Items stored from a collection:

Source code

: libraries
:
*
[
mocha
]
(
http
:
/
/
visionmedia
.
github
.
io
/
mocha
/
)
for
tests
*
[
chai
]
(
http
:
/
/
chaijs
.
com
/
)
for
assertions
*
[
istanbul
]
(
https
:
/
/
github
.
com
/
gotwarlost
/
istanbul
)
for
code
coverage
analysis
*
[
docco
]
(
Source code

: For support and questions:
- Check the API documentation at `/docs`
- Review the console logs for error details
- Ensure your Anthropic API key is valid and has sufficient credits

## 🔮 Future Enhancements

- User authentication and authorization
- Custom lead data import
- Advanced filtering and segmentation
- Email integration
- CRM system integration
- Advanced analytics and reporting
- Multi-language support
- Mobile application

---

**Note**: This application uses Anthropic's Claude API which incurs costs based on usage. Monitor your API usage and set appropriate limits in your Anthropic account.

Problem to solve: Output every line of the data above as a Markdown table, leaving out blank lines. Use two columns: Row for a running number and Line for the text of that line.

Exercise output:
| Row | Line |
|---|---|
| 1 | Source code |
| 2 | : libraries |
| 3 | : |
| 4 | * |
| 5 | [ |
| 6 | mocha |
| 7 | ] |
| 8 | ( |
| 9 | http |
| 10 | : |
| 11 | / |
| 12 | / |
| 13 | visionmedia |
| 14 | . |
| 15 | github |
| 16 | . |
| 17 | io |
| 18 | / |
| 19 | mocha |
| 20 | / |
| 21 | ) |
| 22 | for |
| 23 | tests |
| 24 | * |
| 25 | [ |
| 26 | chai |
| 27 | ] |
| 28 | ( |
| 29 | http |
| 30 | : |
| 31 | / |
| 32 | / |
| 33 | chaijs |
| 34 | . |
| 35 | com |
| 36 | / |
| 37 | ) |
| 38 | for |
| 39 | assertions |
| 40 | * |
| 41 | [ |
| 42 | istanbul |
| 43 | ] |
| 44 | ( |
| 45 | https |
| 46 | : |
| 47 | / |
| 48 | / |
| 49 | github |
| 50 | . |
| 51 | com |
| 52 | / |
| 53 | gotwarlost |
| 54 | / |
| 55 | istanbul |
| 56 | ) |
| 57 | for |
| 58 | code |
| 59 | coverage |
| 60 | analysis |
| 61 | * |
| 62 | [ |
| 63 | docco |
| 64 | ] |
| 65 | ( |
| 66 | Source code |
| 67 | : For support and questions: |
| 68 | - Check the API documentation at `/docs` |
| 69 | - Review the console logs for error details |
| 70 | - Ensure your Anthropic API key is valid and has sufficient credits |
| 71 | ## 🔮 Future Enhancements |
| 72 | - User authentication and authorization |
| 73 | - Custom lead data import |
| 74 | - Advanced filtering and segmentation |
| 75 | - Email integration |
| 76 | - CRM system integration |
| 77 | - Advanced analytics and reporting |
| 78 | - Multi-language support |
| 79 | - Mobile application |
| 80 | --- |
| 81 | **Note**: This application uses Anthropic's Claude API which incurs costs based on usage. Monitor your API usage and set appropriate limits in your Anthropic account. |